The continued impact of early voting in Ohio is sure to be debated and studied following the Nov. 6 General Election.
Of the state’s 8 million registered voters, more than 1 million people have requested absentee ballots as of last week and more than 330,000 have been cast by mail and in person.
Allen County is one of many Ohio counties experiencing its popularity and convenience.
“Since absentee voting began on Oct. 10, we’ve had 100 or more – sometimes almost 200 – votes come in each day,” said Kathy Meyer on Friday. She’s the director of the Allen County Board of Elections.
How does that compare with previous elections?

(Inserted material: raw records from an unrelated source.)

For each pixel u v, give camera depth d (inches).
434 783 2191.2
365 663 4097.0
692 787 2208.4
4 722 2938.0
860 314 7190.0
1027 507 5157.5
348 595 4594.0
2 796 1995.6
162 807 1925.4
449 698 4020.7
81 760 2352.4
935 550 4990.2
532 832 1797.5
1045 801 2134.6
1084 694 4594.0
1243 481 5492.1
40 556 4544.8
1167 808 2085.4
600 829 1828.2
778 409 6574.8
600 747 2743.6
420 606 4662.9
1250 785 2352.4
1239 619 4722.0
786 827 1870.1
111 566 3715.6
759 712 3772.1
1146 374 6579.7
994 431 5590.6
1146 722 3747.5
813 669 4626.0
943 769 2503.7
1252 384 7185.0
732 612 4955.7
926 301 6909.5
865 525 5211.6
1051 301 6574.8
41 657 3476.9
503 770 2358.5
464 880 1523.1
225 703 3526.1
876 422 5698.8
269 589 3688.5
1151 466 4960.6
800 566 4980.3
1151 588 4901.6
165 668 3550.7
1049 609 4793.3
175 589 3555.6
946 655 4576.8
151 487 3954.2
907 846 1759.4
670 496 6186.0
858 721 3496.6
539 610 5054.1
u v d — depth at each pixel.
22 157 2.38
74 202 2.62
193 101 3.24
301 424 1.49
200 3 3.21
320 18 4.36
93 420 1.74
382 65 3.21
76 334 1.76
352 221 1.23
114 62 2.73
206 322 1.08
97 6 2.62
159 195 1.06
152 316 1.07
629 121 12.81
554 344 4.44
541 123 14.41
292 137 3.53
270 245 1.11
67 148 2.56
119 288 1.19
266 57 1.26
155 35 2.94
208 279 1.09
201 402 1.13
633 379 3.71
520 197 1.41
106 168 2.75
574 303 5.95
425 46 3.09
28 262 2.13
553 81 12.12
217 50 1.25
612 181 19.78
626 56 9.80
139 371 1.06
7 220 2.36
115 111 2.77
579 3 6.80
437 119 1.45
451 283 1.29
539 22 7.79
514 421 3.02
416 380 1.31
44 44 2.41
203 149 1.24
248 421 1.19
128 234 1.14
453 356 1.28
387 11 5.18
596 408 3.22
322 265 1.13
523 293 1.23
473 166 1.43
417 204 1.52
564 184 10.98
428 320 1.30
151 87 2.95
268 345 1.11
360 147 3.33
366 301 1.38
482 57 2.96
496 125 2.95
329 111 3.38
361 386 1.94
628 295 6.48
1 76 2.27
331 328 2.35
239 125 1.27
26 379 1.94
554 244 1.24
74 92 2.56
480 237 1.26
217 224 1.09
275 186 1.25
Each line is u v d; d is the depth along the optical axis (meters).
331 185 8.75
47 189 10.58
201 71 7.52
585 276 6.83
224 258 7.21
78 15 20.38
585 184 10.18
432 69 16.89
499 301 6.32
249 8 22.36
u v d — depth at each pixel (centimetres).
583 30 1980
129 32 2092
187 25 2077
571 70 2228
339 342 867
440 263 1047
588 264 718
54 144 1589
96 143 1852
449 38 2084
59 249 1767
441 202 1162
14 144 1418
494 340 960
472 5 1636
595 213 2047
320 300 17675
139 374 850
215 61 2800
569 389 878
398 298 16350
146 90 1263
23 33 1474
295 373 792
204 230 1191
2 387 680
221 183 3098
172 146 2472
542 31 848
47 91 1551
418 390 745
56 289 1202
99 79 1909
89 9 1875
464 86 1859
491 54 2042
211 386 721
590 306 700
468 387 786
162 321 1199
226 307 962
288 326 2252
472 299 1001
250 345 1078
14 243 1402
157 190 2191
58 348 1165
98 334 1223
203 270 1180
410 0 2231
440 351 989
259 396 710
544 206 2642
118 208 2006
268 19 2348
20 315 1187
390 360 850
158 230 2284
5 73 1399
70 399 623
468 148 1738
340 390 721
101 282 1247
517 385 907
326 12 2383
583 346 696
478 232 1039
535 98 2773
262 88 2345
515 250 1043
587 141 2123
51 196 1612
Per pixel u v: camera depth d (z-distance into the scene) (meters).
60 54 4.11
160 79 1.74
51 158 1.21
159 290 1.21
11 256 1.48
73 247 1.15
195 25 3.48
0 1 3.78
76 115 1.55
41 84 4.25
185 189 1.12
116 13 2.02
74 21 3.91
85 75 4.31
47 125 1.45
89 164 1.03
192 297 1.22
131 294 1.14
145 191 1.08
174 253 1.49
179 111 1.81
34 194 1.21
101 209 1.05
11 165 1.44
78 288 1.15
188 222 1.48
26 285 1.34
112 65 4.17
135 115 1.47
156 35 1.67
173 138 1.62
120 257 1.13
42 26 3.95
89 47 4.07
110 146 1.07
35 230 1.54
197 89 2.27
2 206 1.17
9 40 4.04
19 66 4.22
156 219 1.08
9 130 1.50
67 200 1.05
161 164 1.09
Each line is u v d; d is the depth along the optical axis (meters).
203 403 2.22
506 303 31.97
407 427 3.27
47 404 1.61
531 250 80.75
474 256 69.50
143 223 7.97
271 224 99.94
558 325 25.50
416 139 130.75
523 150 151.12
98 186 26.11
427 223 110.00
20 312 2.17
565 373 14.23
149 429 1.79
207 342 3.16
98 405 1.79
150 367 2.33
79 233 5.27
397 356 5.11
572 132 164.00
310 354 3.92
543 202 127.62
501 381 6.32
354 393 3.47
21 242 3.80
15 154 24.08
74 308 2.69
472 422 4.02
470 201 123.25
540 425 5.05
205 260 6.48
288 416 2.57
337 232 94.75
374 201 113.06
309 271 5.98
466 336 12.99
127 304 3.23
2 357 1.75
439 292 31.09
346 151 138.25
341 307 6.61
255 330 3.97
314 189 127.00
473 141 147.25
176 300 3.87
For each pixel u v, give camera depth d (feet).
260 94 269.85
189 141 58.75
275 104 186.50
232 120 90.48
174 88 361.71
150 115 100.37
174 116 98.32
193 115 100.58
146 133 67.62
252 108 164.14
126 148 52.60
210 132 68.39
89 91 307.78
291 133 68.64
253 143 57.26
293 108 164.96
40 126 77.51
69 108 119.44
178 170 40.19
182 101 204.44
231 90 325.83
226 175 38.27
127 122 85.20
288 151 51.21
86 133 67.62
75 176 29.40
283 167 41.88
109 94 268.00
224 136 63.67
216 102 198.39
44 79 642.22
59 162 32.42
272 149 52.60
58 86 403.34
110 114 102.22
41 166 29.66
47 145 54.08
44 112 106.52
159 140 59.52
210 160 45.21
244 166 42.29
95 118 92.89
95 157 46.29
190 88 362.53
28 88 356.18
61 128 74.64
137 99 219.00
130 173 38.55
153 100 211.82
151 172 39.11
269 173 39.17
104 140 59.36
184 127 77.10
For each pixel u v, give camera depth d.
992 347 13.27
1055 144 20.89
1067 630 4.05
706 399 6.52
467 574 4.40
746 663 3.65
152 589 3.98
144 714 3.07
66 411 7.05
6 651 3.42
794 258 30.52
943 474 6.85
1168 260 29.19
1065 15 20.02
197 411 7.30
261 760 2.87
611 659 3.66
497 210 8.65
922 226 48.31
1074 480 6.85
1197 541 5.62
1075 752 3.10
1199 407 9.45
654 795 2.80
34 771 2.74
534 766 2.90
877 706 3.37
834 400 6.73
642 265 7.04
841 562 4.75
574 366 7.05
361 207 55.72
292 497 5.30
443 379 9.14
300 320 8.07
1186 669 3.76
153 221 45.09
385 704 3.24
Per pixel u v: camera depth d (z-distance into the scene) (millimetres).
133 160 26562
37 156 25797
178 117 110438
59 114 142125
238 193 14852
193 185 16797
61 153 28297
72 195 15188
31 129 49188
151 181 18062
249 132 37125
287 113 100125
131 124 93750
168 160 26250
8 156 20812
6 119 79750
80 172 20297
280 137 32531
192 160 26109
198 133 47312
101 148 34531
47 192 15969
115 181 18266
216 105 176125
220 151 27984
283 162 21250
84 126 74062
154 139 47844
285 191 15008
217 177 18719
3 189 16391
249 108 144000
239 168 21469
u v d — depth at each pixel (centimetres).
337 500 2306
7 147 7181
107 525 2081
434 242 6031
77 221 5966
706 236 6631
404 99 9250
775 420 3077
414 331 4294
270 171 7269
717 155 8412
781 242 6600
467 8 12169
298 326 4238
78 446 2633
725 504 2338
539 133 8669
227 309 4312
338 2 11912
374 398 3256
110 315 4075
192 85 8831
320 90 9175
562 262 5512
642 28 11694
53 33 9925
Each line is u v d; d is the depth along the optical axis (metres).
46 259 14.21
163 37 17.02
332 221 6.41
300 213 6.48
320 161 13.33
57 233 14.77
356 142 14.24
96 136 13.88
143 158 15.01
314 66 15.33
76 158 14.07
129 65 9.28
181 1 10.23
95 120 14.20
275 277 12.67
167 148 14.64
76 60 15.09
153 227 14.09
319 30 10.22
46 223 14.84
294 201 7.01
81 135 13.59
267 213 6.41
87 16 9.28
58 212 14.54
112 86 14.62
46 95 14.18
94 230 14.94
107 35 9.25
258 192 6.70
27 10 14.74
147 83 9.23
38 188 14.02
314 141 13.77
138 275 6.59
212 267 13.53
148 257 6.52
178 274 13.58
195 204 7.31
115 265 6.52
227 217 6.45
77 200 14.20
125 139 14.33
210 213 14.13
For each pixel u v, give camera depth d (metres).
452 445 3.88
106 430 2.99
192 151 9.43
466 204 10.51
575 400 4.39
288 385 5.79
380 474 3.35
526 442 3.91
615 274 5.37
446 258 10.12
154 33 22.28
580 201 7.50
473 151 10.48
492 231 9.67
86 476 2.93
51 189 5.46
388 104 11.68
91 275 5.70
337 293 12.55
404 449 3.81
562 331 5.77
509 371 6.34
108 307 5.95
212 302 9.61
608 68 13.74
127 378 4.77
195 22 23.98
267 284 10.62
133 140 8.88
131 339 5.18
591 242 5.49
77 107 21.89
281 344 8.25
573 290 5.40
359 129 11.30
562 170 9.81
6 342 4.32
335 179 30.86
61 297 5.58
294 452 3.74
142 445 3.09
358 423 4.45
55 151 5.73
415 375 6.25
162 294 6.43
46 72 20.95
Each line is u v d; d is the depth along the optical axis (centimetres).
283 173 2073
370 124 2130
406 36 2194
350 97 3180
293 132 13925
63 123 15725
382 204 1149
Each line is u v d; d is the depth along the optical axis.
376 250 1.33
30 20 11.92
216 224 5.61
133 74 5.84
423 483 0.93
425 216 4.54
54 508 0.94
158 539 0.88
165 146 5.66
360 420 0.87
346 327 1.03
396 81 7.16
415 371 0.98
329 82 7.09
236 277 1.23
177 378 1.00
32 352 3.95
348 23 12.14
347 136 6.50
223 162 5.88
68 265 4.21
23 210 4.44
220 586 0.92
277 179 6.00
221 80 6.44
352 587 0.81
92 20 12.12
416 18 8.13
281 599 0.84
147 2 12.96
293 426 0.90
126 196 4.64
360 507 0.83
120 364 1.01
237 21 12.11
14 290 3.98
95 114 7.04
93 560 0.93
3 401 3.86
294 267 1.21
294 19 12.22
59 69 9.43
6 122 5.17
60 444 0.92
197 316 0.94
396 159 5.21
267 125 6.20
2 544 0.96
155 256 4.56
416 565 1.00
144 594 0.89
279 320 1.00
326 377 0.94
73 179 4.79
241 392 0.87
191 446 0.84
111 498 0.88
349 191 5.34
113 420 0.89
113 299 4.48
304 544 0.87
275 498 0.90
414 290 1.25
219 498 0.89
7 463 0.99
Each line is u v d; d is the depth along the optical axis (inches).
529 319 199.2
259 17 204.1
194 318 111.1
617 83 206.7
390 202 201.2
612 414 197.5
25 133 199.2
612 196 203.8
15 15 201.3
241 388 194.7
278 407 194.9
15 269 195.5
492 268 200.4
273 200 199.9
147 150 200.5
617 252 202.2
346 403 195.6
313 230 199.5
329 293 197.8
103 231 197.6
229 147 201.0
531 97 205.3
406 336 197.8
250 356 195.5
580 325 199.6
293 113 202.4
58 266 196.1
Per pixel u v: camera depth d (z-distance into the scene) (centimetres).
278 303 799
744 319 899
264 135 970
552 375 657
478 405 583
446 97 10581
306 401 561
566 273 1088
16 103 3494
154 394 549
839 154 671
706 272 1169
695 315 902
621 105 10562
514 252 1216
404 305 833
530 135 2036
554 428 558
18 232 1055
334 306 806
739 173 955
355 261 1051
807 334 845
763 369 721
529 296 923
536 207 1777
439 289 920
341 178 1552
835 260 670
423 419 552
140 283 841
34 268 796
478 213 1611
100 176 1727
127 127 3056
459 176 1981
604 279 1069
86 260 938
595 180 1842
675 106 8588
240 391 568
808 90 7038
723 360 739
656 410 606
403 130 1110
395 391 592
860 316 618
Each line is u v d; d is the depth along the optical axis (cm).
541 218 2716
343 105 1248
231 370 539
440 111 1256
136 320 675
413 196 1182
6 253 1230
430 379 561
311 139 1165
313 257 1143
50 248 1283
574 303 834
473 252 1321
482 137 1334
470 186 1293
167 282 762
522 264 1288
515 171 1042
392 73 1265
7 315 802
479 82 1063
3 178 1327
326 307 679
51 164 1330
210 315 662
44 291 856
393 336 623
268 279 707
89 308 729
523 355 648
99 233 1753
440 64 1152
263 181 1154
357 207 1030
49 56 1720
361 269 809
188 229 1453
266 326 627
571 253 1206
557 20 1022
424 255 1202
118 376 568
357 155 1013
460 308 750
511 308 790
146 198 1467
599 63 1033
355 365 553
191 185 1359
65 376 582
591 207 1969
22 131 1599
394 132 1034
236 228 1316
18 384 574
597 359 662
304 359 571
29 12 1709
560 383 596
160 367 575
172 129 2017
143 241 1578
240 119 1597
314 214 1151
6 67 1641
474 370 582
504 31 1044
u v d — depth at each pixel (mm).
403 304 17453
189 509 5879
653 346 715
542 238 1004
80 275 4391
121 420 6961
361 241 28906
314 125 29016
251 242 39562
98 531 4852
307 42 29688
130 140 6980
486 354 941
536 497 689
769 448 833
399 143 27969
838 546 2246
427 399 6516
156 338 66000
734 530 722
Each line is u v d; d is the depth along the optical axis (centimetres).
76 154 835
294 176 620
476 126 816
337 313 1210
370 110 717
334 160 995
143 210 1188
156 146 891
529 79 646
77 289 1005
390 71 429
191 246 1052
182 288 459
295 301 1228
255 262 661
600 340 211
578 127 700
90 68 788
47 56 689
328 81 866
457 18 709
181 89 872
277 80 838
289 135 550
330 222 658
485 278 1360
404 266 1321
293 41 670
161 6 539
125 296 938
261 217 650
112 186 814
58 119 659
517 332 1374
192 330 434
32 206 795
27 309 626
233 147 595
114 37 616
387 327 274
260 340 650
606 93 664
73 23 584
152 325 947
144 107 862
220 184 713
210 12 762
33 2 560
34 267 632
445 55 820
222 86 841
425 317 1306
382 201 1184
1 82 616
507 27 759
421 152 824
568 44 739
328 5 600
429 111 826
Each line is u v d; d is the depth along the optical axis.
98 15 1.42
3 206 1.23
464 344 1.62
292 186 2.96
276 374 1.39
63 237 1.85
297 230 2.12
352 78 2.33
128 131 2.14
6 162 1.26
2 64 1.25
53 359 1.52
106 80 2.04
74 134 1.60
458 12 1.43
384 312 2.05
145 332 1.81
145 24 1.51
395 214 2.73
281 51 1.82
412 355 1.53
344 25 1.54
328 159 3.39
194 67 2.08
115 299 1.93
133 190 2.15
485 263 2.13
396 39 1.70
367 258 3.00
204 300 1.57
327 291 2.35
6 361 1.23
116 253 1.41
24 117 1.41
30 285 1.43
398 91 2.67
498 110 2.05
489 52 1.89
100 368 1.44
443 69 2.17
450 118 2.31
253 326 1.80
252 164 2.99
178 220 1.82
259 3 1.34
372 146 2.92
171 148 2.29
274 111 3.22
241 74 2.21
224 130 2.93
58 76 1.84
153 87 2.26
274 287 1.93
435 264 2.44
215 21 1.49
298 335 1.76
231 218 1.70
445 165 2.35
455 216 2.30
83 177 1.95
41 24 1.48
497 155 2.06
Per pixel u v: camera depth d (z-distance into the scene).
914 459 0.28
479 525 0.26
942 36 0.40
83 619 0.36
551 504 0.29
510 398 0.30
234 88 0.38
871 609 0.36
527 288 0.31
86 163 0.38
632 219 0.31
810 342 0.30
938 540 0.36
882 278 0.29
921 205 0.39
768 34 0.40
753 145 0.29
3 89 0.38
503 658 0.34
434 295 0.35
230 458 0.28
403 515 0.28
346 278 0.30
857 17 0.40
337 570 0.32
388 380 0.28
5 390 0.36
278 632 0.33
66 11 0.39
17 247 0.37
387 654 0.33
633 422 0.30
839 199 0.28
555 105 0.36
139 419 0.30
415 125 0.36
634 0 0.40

“It’s definitely more than we had in a similar election four years ago, and about the same as we had two years ago in what was a very competitive presidential election,” Meyer added.
It is just a matter of time before an election is held where the majority of votes cast are by absentee ballot. That means political strategists need to pack away the idea of an “Election Day,” and focus harder on “Election Month.”
Already we’re seeing how early voting could influence the results of an election.
Should State Issue 1 pass by a close margin, it could be argued it was because the backers of Issue 1 were quick to get information in the public’s hands. Their plan to fight the opioid crisis and prison overcrowding sounded promising. The opposition was slow in pointing out potential pitfalls. When that message gained traction, hundreds of thousand votes had already been turned in.
Simply put, early voting is a game changer.